Yugoslavia filed a World Court case against 10 Nato alliance members, claiming their bombing campaign breaches international law. Yugoslavia also asked the 15-judge court, the UN's highest judicial body, to call a halt to the campaign while the case is being considered - a process which can take years.

Austria has agreed to take 5,000 more refugees and speed up airlifts from Macedonia in a bid to help the problem of overflowing refugee camps. Austria has already admitted 5,000 refugees.

UNHCR has called for countries to cut down on bureaucracy and speed up evacuations from Macedonia, where refugee camps are overflowing. On Wednesday, 1,593 refugees were evacuated, with the largest groups going to France (592) and Turkey (263) but this falls well short of UNHCR's immediate target of 2,000 departures a day.

A small group of Kosovo Albanians in a Dutch refugee camp has launched a hunger strike in the hope of getting Albanian television broadcasts.

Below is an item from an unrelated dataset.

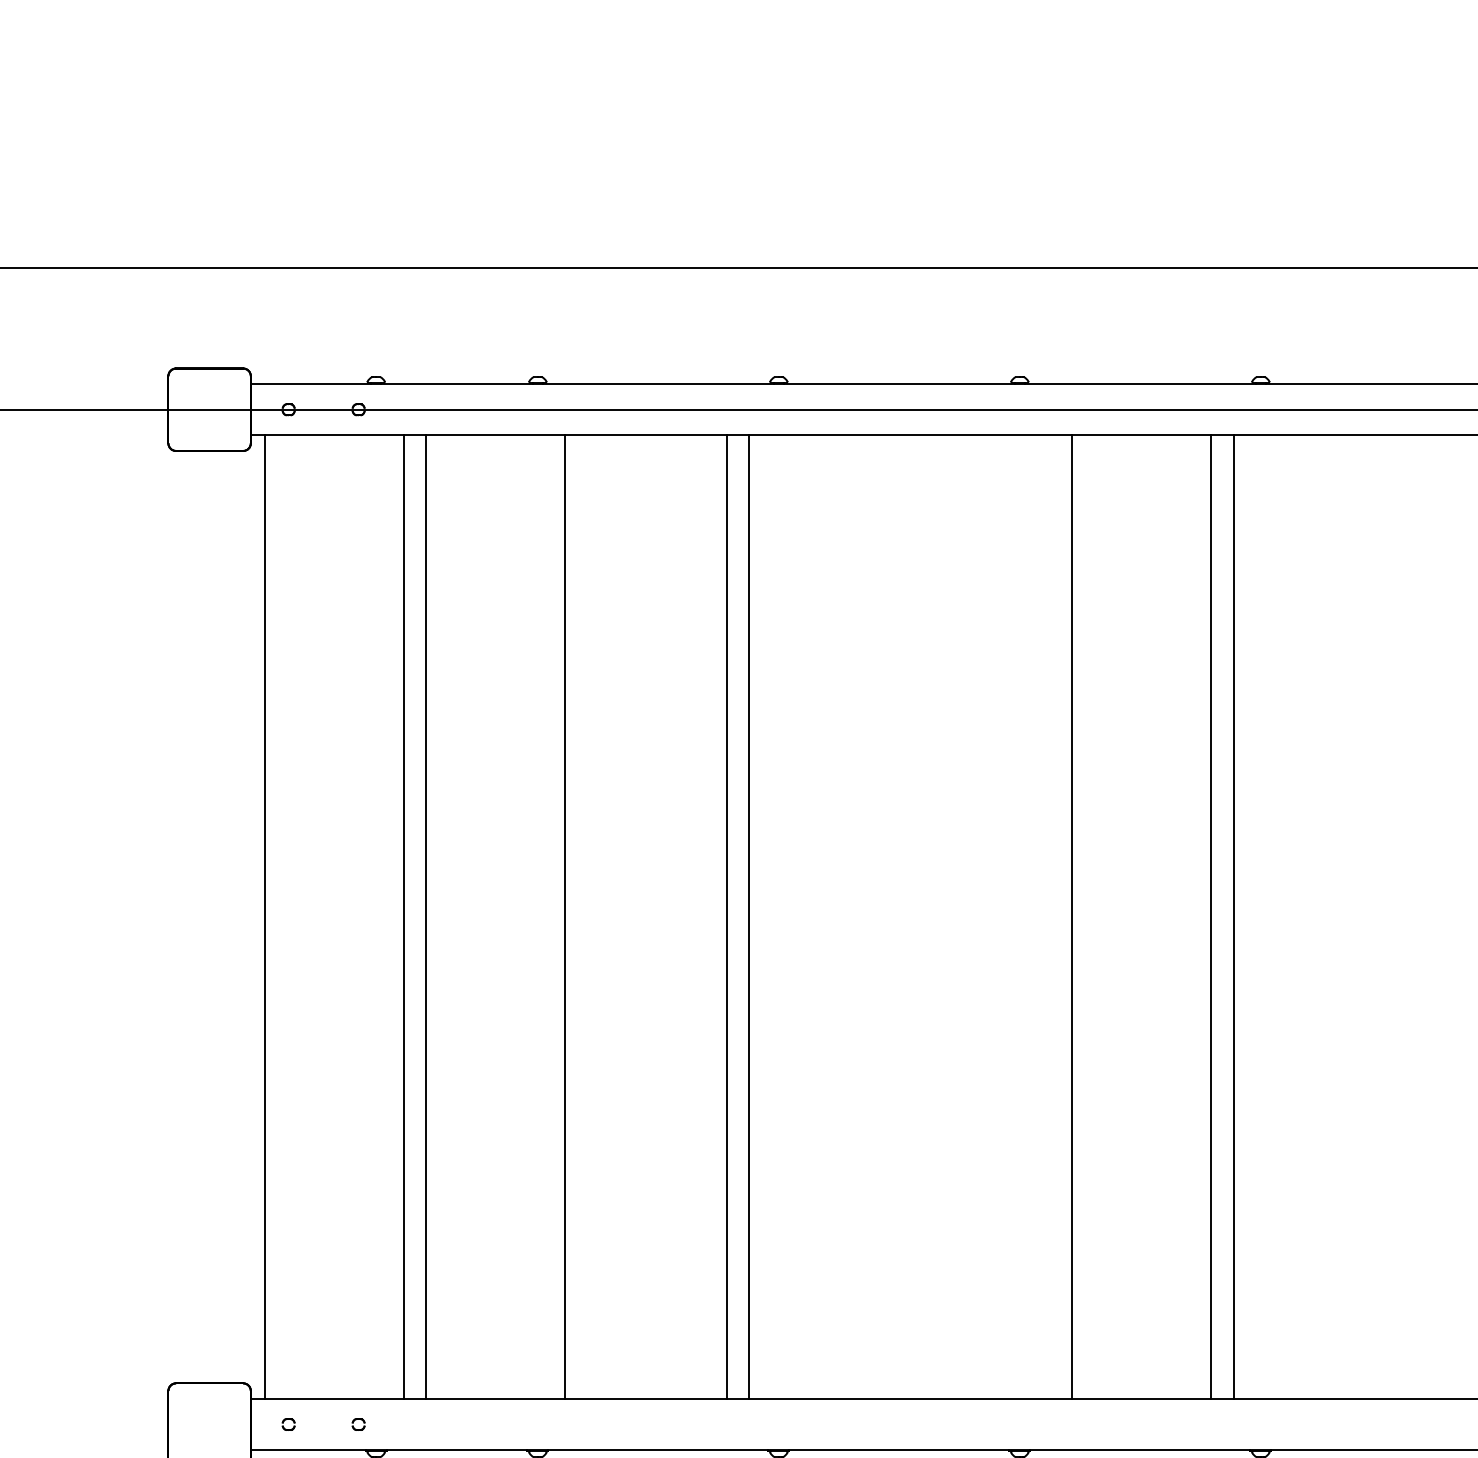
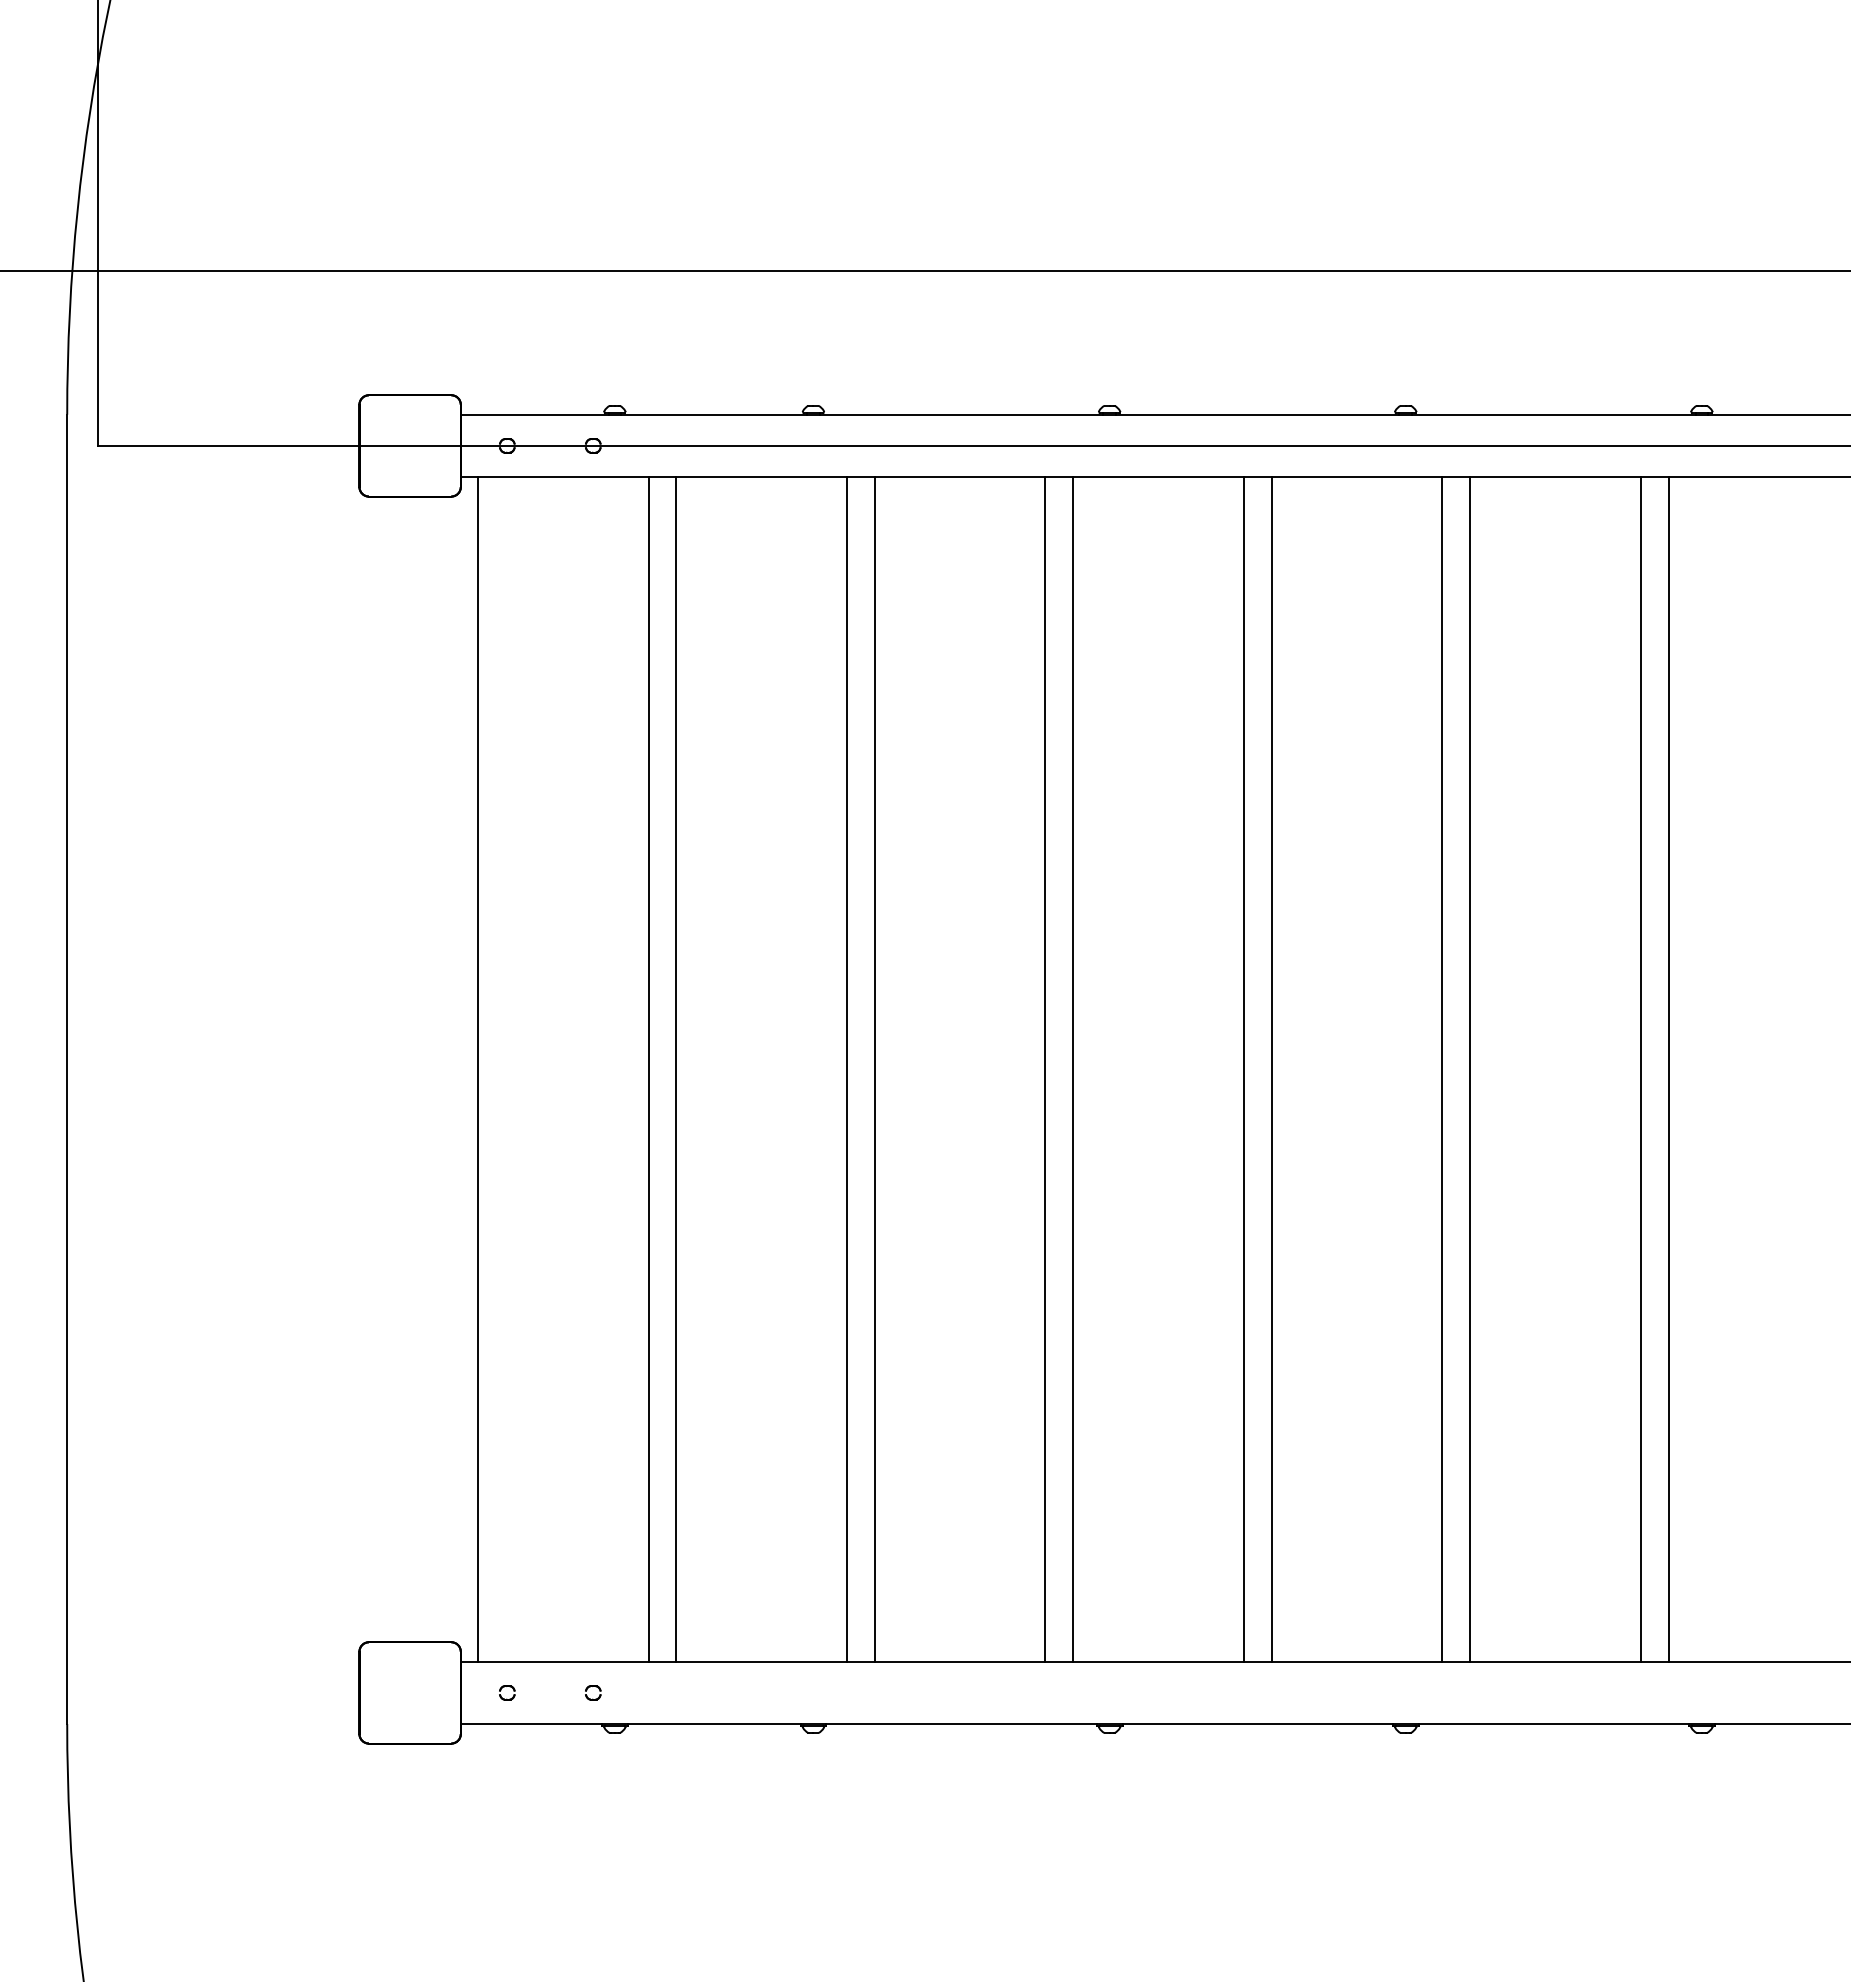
line: (587, 917) -> (874, 1069), added
line: (887, 917) -> (1243, 1069), added
line: (910, 917) -> (1271, 1069), added
line: (1049, 917) -> (1442, 1069), added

The Greek Foreign Minister, George Papandreou, says Athens opposes any Nato ground attack in Kosovo and would not participate in such an action.

Nato yesterday halted for two hours all flights to or from Tirana's Rinas International Airport after a sniffer dog found something suspicious in a package for Kosovo refugees.

Nearly a hundred journalists rallied in front of the Yugoslav Embassy in Croatia demanding the release of one of their colleagues jailed in Montenegro.